Lest it all be negative, I did still have some fun watching “And the Drowned Book” and “And the Broken Staff.” I enjoy the whole idea of the Fictionals and I look forward to their villainous shenanigans. (Although Prospero and Moriarty, while decent enough, kinda make me miss Matt Frewer as the Big Bad. Then again, I’m pretty partial to that guy.) I know Baird made me laugh a few times, although I can’t seem to remember any of her lines now. (I really should start taking notes for these things.) And I was definitely amused by the failed hug-it-out defense against Frankenstein’s monster. I love it when hugs fail because I’m a terrible person.
Yeah, probably Frankenstein’s monster. (Though I wouldn’t minded if he looked even slightly less silly.) Oh, or Ezekiel’s defense on why he doesn’t know how to use a card catalogue: “It’s the 21st century.
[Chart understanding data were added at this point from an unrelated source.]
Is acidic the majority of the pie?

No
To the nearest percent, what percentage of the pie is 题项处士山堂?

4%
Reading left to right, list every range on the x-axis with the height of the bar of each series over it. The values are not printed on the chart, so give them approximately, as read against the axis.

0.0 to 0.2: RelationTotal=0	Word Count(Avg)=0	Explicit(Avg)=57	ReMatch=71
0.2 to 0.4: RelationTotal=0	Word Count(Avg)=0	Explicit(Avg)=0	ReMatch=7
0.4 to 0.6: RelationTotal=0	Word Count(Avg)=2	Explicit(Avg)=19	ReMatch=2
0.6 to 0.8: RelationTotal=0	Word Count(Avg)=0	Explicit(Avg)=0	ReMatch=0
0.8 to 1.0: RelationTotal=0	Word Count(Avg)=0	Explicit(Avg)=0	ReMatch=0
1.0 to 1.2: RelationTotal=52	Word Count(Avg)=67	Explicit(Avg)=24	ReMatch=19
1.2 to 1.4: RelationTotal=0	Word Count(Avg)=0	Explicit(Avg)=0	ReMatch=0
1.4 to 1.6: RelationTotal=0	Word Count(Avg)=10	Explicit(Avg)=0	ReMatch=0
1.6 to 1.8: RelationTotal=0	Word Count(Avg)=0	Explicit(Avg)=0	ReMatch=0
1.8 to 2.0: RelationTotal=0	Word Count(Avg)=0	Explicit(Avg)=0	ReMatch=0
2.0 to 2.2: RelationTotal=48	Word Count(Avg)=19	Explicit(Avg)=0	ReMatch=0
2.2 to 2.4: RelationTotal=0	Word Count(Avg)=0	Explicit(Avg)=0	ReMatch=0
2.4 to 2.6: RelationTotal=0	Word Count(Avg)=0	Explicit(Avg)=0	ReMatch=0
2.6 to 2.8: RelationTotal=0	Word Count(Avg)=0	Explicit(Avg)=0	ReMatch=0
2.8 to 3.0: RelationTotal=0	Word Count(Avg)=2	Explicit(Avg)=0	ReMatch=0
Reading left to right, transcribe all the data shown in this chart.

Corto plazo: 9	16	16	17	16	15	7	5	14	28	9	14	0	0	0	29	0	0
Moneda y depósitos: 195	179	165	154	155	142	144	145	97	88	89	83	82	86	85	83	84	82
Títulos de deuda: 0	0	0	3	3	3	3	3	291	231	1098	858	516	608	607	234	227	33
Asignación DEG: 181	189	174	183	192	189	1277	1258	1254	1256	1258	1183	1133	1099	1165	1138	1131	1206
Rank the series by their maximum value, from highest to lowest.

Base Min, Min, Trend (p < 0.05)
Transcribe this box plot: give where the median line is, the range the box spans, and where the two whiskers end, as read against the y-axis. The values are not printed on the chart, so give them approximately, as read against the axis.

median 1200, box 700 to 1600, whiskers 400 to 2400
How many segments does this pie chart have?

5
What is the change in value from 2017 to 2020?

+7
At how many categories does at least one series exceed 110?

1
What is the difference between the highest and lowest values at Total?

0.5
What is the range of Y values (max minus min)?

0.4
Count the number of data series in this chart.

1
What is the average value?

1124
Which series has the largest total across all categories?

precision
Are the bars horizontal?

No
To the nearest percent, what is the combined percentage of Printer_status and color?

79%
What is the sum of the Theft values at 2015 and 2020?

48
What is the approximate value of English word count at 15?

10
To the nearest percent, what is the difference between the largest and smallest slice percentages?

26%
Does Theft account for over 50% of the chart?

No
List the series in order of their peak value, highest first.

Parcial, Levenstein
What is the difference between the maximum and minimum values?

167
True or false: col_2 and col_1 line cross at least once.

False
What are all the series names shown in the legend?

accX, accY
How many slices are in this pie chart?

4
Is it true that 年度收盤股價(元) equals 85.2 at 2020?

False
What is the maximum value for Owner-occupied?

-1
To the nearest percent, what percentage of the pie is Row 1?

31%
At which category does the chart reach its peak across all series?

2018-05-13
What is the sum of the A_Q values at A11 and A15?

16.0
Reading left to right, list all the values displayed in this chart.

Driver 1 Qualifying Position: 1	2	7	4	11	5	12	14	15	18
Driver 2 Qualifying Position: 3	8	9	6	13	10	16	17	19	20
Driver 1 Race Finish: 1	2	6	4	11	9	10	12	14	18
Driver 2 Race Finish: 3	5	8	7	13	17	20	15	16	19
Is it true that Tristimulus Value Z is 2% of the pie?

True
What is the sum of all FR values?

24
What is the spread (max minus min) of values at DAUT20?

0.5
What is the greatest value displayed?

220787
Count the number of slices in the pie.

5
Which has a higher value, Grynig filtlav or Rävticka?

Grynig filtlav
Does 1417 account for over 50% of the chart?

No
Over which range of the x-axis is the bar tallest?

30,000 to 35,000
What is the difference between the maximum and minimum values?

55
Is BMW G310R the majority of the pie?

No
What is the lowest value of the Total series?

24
I don’t know how to shoe a horse, either.” Word.
This show has been getting some serious love online — nerds, critics, presumably some regular people, too — but so far, I’ve gotta be honest: I’m kinda iffy on it. On the upside, I think Melissa Benoist herself has a ridiculous amount of charm, and I really enjoy watching her as Kara. Not everyone can fully rock that whole adorkable vibe, but so far she seems up to the challenge. I also didn’t call that her sister Alex — crap, it’s gonna be really hard not calling her Lexie — was a secret field agent, so that was a pleasant surprise. And Jimmy — crap, it’s gonna be really hard not calling him Eggs — is pleasant enough to look at/listen to. Also on the plus side: casting Dean Cain and Helen Slater as Supergirl’s adopted parents, not to mention pretty much everything about Calista Flockhart.
That all being said . . . look, I don’t mind showcasing more optimistic superhero stories; I really don’t, but guys, some of the dialogue here is painfully earnest. Obvious, too. I don’t want to be able to guess half the things the characters are about to say, especially if they’re going to say supremely stupid things like, “Why, because she’s a girl? That’s exactly what we were counting on!” Sweet Jesus, enough. You could make a drinking game off this pilot; take a shot whenever a character makes it obvious that this is a Female Superhero Show. And don’t get me wrong — I’m not asking for Supergirl to be a show where the superhero just happens to be female, like I’m totally fine with them acknowledging her gender and the bullshit she has to face because of it. But the lack of the subtlety in the dialogue just kills me dead. I want to feel empowered watching Supergirl, not pandered to. Mostly, however, I felt pandered to, and pissed off because of it.
Being fair, though, this is a pilot. There’s plenty of time for improvement in the script . . . but I know that if it doesn’t come in the first season, there’s no way I’m making it to the second. I will also need Friendzone to improve rapidly because I can’t possibly express just how bored I am by that whole tired setup. And while I know Hank Henshaw is supposed to be an ass, could he somehow be, like, less of an annoying ass? Because his dickishness is so one-note at this point that I just want to yawn whenever he opens his mouth.
Hm. Maybe Kara’s excitement when she saves the plane? It’s always nice seeing someone embrace the powers that you would kill for, rather than treating them like it’s some massive curse.